Mengasihi Sesama

Mengasihi Sesama
Ibu Theresa dari Calcuta

Kamis, 10 Mei 2012

Sentilan Buat yang Malas berapologi

Aku copas lagi dari tulisan seorang yang kukagumi di www.ekaristi.org. Mas DeusVult. Disini di ulas bagaimana seseorang bisa saja memiliki ketidaktahuan mengenai sesuatu, tetapi ketidak tahuan yang sebenarnya timbul karena kemalasan belajar menjadikannya menjadi ... seorang yang patut disesali. Janganlah kita masuk dalam kategori seperti ini. Perlu perenungan ya ... maaaf bukan makanan lunak.

Ketidaktahuan yang tidak bisa diatasi (invincible ignorance)    

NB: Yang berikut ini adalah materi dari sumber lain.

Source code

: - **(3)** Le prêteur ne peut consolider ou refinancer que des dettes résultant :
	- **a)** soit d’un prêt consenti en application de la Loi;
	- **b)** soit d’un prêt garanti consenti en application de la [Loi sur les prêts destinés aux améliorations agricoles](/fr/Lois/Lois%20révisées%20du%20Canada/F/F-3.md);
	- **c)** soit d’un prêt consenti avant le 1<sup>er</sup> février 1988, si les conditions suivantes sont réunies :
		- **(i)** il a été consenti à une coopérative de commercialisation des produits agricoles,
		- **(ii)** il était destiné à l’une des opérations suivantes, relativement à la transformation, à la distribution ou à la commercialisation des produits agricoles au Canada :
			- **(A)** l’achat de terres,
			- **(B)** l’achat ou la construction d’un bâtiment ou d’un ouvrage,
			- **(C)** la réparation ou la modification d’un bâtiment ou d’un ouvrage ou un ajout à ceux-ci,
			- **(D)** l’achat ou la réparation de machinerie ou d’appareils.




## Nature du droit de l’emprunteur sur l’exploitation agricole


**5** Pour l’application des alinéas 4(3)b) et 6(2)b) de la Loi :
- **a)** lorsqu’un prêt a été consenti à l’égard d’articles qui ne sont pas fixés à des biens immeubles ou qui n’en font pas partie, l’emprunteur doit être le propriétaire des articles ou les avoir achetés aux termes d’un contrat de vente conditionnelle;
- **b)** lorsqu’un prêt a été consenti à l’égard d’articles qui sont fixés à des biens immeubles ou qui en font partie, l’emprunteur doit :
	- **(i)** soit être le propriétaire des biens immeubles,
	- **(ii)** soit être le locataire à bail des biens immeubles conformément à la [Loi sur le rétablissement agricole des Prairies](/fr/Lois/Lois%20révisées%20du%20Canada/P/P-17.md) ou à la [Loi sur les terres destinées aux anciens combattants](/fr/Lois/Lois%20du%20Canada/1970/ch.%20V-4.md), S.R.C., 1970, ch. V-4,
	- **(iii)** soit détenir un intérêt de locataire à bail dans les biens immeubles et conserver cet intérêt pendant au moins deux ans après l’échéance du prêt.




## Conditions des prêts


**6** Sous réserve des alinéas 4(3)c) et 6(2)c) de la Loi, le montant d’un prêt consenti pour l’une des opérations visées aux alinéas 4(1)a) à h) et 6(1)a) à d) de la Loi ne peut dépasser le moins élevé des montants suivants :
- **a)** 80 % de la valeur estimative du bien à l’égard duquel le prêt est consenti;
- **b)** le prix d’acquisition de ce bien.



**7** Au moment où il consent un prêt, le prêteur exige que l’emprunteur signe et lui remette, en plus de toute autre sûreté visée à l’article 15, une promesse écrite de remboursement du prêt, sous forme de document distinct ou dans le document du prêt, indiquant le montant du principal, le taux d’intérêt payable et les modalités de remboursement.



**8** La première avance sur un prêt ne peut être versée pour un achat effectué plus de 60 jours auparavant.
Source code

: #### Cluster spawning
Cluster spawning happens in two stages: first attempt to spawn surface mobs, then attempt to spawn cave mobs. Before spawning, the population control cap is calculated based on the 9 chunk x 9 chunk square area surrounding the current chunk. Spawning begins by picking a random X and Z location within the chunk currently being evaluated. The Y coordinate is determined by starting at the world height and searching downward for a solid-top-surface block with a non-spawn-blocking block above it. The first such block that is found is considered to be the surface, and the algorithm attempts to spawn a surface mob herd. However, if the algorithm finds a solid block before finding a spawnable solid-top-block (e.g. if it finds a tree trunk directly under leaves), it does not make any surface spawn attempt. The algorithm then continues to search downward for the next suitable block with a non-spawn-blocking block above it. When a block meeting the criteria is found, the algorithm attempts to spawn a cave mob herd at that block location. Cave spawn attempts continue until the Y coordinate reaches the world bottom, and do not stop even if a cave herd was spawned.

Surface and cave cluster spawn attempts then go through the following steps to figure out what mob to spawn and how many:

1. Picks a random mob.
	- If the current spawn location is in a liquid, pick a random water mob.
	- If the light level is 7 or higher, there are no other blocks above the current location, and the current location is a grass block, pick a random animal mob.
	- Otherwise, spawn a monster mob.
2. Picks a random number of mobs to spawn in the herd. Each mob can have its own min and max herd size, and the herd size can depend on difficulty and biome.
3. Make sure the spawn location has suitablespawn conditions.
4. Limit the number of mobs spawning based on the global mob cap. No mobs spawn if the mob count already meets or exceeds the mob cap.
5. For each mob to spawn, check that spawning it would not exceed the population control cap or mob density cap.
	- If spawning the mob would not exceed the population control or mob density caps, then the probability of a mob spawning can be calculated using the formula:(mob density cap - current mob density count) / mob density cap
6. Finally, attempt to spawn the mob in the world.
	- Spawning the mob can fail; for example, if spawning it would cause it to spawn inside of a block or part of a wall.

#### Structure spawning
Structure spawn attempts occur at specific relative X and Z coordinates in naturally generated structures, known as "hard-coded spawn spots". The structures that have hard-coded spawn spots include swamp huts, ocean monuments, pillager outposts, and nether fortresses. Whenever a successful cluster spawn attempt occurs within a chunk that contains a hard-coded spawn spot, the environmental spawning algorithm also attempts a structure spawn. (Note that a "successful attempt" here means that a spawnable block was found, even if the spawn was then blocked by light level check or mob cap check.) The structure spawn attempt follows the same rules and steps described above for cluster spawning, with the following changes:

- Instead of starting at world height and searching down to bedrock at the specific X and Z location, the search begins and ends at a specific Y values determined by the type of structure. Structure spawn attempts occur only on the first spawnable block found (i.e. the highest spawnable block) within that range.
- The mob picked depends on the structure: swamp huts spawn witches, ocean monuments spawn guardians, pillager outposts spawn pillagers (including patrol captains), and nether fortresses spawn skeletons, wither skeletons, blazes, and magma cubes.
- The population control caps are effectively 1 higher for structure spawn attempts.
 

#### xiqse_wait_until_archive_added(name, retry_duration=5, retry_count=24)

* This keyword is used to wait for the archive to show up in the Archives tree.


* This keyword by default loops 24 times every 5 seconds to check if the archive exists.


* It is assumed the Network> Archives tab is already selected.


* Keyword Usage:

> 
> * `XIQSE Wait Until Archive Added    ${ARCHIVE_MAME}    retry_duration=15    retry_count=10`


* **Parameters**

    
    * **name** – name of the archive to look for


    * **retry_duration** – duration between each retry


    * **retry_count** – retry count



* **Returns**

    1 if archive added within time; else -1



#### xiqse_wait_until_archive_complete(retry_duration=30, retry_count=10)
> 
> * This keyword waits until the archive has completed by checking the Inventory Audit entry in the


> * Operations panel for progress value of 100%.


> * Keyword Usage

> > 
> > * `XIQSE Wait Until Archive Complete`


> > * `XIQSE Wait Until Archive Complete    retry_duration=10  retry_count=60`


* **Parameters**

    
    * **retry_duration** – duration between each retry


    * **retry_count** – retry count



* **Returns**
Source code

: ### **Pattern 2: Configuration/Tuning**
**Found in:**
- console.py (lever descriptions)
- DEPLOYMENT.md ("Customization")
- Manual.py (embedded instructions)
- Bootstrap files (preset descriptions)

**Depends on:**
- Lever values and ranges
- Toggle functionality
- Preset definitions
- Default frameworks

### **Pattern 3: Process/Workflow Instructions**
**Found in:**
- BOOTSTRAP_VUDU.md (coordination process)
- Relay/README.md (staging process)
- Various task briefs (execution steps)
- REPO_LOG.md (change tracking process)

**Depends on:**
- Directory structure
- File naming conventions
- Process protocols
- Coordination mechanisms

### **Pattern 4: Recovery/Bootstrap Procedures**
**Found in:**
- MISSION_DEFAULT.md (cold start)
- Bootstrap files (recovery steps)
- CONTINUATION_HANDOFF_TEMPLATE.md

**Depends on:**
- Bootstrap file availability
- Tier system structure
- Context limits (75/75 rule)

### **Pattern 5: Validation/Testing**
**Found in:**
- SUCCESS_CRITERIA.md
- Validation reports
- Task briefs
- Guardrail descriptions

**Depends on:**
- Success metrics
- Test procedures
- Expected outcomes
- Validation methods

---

dari www.ekaristi.org oleh DeusVult

Theologi moral membagi ketidaktahuan (ignorance) menjadi beberapa kategori. Salah satu pengkategorian yang penting untuk kita ketahui karena selalu muncul dalam diskusi-diskusi adalah pengkategorian ketidaktahuan menjadi ketidaktahuan yang bisa diatasi (vincible ignorance) dan yang kedua adalah ketidaktahuan yang tidak bisa diatasi (invincible ignorance).

Bila seseorang mempunyai ketidaktahuan yang tidak bisa diatasi maka dia tidak dapat dimintai pertanggungjawaban atas ketidaktahuannya (karena dia tidak bisa mengatasi ketidaktahuannya tersebut)

Bila seseorang mempunyai ketidaktahuan yang bisa diatasi, maka dia bertanggungjawab atas ketidaktahuannya (karena dia semestinya bisa mengatasi ketidaktahuannya tersebut).

Nah, ketidaktahuan menjadi tidak bisa diatasi bila setelah melakukan ketekunan yang cukup(reasonable diligence) seseorang masih tidak dapat mengatasi ketidaktahuannya (masih tetap tidak tahu).

Seberapa cukupnya ketekunan tersebut ditentukan oleh dua hal:

1. Besarnya, pentingnya, mendesaknya masalah yang dihadapi.Semakin besar, penting dan mendesak suatu masalah maka ketekunan yang harus dilakukan untuk mengatasi ketidaktahuannya harus semakin besar pula. Begitu pula sebaliknya.

2. Kemampuan si individu untuk mendapat informasi dan mengerti informasi tersebut. Semakin mudah si individu mendapatkan informasi mengenai masalah yang dihadapinya dan semakin mudah si individu memahami informasi yang didapatkannya maka ketekunan yang harus dilakukan untuk menghilangkan ketidaktahuannya harus lebih besar juga. Begitu pula sebaliknya.

Seorang Katolik lulusan SD yang hidup di tempat terpencil dengan hanya satu paroki kecil akan berbeda tingkat kecukupan ketekunannya dengan seorang Katolik lulusan Universitas yang hidup di kota besar dengan banyak Gereja. Bagi orang yang pertama, bertanya pada Romo Paroki akan suatu masalah sudah merupakan ketekunan yang cukup. Bagi orang yang kedua, bertanya pada Romo Paroki tentunya jauh dari cukup.